Anime
Oceny
Ocena recenzenta
8/10postaci: 7/10 | grafika: 7/10 |
fabuła: 8/10 | muzyka: 6/10 |
Ocena czytelników
Kadry
Top 10
Ghost Hunt
- ゴーストハント
- Akumu no Sumu Ie - Ghost Hunt (Komiks)
- Ghost Hunt (Komiks)
Nawiedzone domy, duchy, upiory, klątwy i telekineza… Historia licealistki, która zostaje asystentką tajemniczego łowcy duchów.
Recenzja / Opis
W zaciemnionej klasie trzy licealistki opowiadają sobie historie o duchach, po każdej gasząc latarkę. Kiedy gaśnie ostatnia, odliczają w napięciu – i rzeczywiście, męski głos dopowiada „cztery”. Chwilowa panika (to musi być duch!) ustępuje uldze, gdy właścicielem głosu okazuje się nieznajomy chłopak, tak jak one zainteresowany niesamowitymi opowieściami. Przedstawia się jako Kazuya Shibuya. Następnego ranka jedna z dziewcząt, Mai Taniyama, zaintrygowana usłyszanymi dzień wcześniej historiami o duchach w starym budynku szkoły, postanawia zajrzeć tam przed lekcjami. Zdziwiona znajduje ustawioną na statywie kamerę. Kiedy opiera się nieuważnie o stary regał, od przywalenia ratuje ją nieznajomy mężczyzna, który jednak sam odnosi obrażenia. Tego samego dnia po lekcjach Mai ponownie spotyka Shibuyę, który wyjaśnia, że jest łowcą duchów i na zlecenie dyrekcji liceum prowadzi dochodzenie w sprawie starej szkoły. Ponieważ Mai jest odpowiedzialna za zniszczenie kamery i niedyspozycję jego asystenta, nie ma większego wyboru i musi zostać jego tymczasową pomocnicą.
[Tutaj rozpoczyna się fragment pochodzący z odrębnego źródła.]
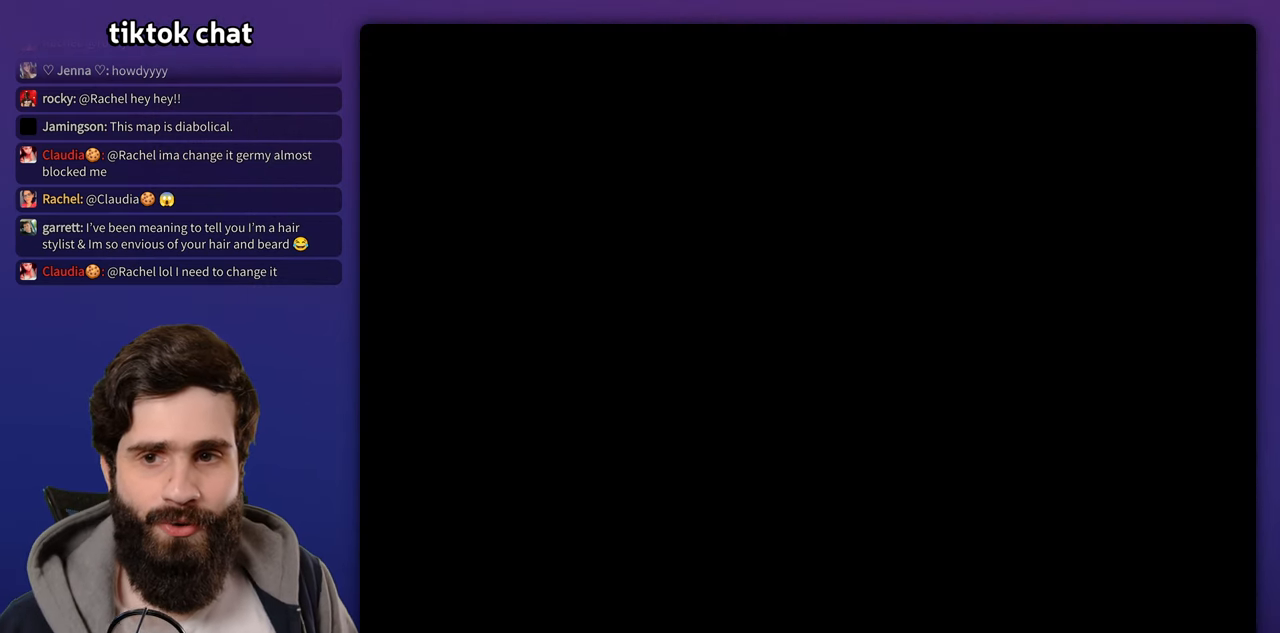
{"dt_ms": 500, "buttons": [], "events": [[333, "X", "down"], [400, "X", "up"]]}
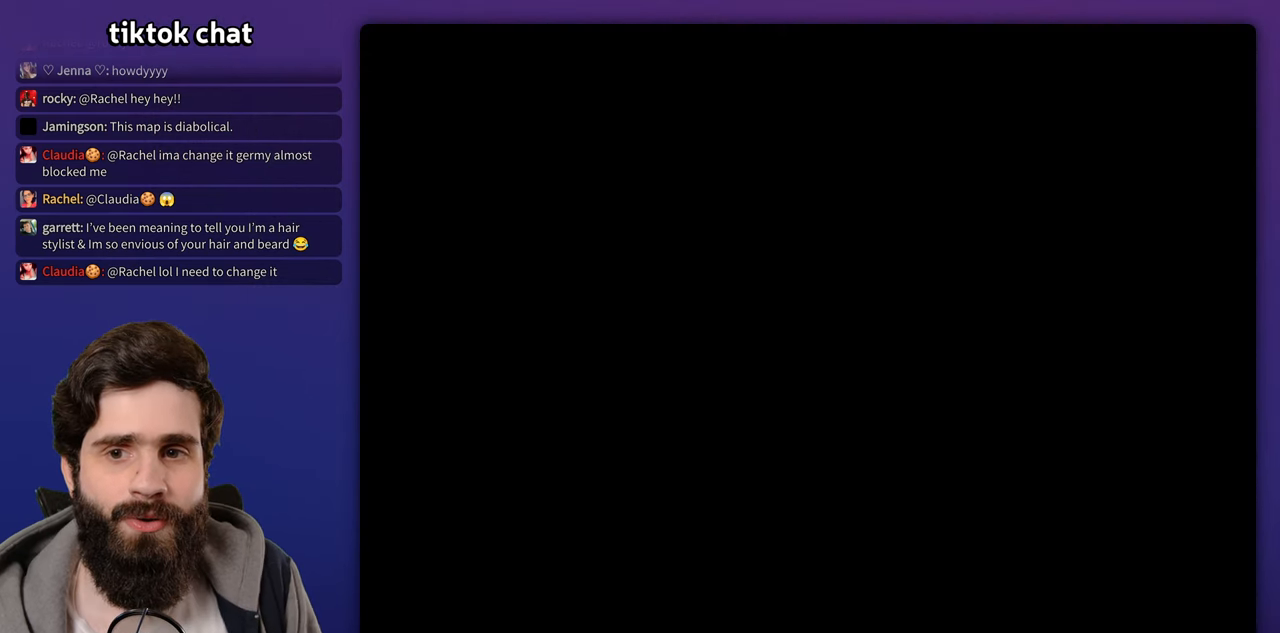
{"dt_ms": 500, "buttons": [], "events": []}
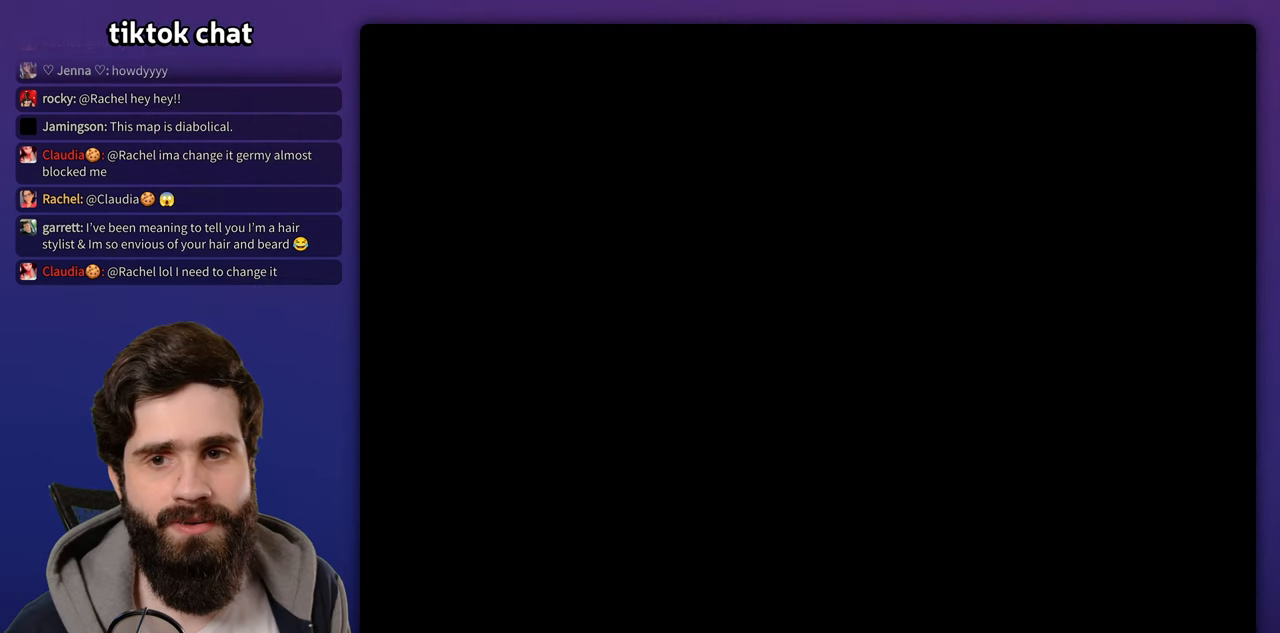
{"dt_ms": 1000, "buttons": []}
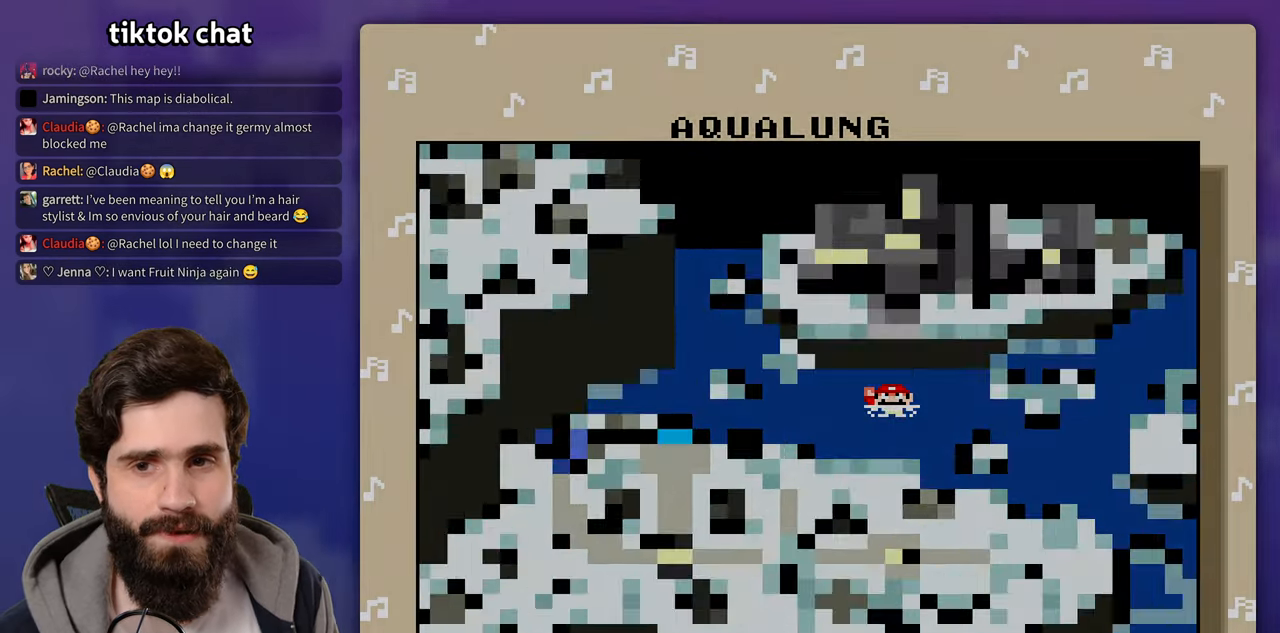
{"dt_ms": 500, "buttons": [], "events": []}
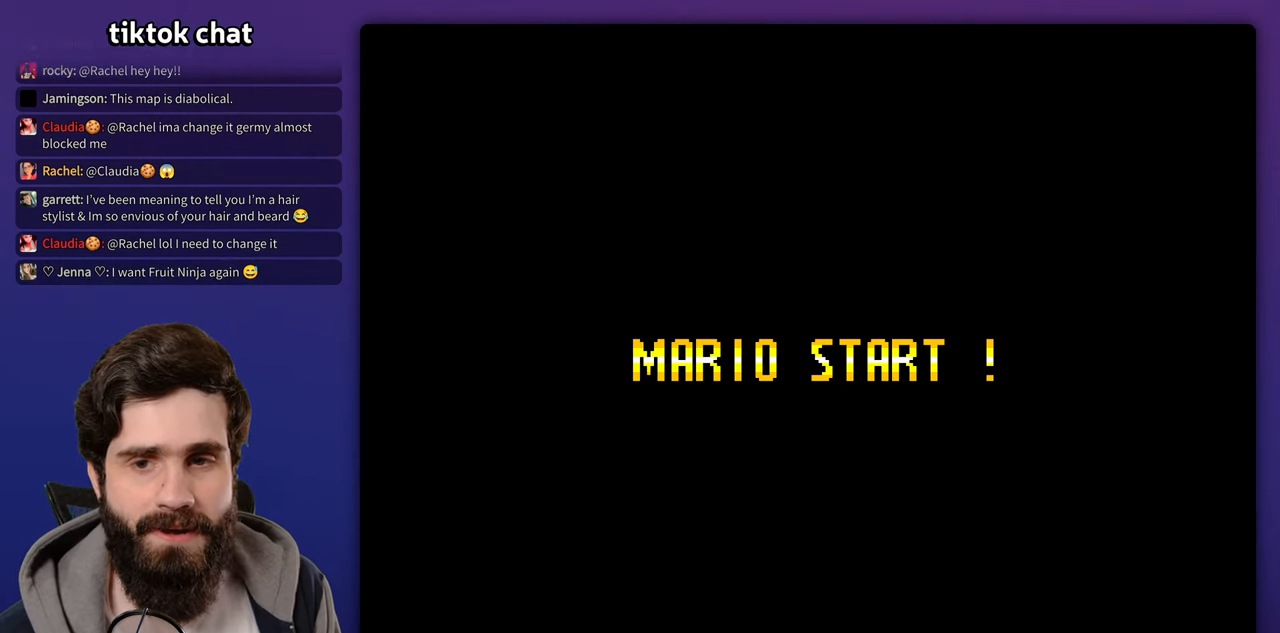
{"dt_ms": 500, "buttons": [], "events": []}
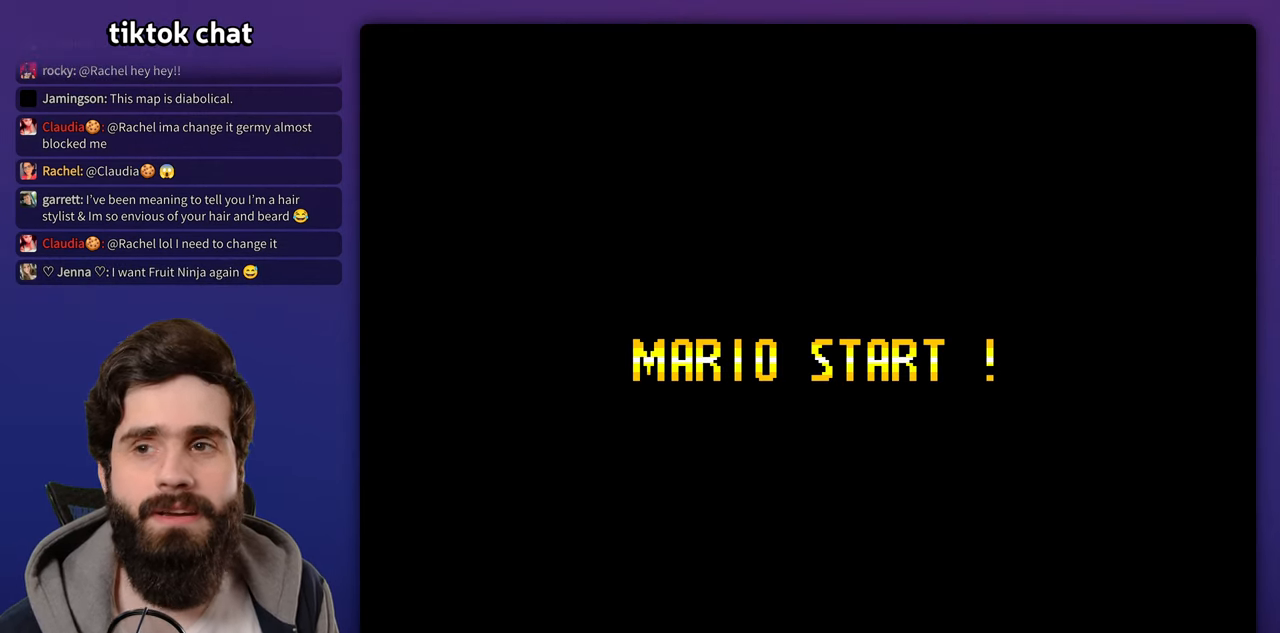
{"dt_ms": 500, "buttons": [], "events": [[383, "X", "down"], [450, "X", "up"]]}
Kazuya Shibuya, choć ma dopiero siedemnaście lat, jest szefem SPR (Shibuya Psychic Research). Do kwestii zjawisk nadnaturalnych podchodzi w sposób systematyczny i naukowy, korzystając z dużej ilości elektroniki i eliminując kolejne hipotezy. Poważny, przystojny i niesamowicie pewny siebie szybko zostaje przezwany przez Mai „Naru‑chan” (od narusisuto – narcyz). Sprawą nawiedzonej szkoły zajmuje się także kilka innych ciekawych postaci: nowoczesna miko (kapłanka szintoistyczna), równie nowoczesny długowłosy mnich buddyjski, szesnastoletnia Masako (znana z telewizji jako medium) oraz ksiądz egzorcysta z Australii. Po wyjaśnieniu tajemnicy Mai jest nieco rozczarowana, że przygoda dobiegła końca i musi się rozstać z Shibuyą i pozostałymi. Ku jej radości kilka dni później Naru telefonuje, by zaproponować jej dalszą współpracę (głównie w charakterze pomocy biurowej). W ten sposób Mai na stałe wiąże się z SPR, a poznani egzorcyści tworzą grupę współpracowników, pojawiającą się regularnie przy okazji następnych dochodzeń.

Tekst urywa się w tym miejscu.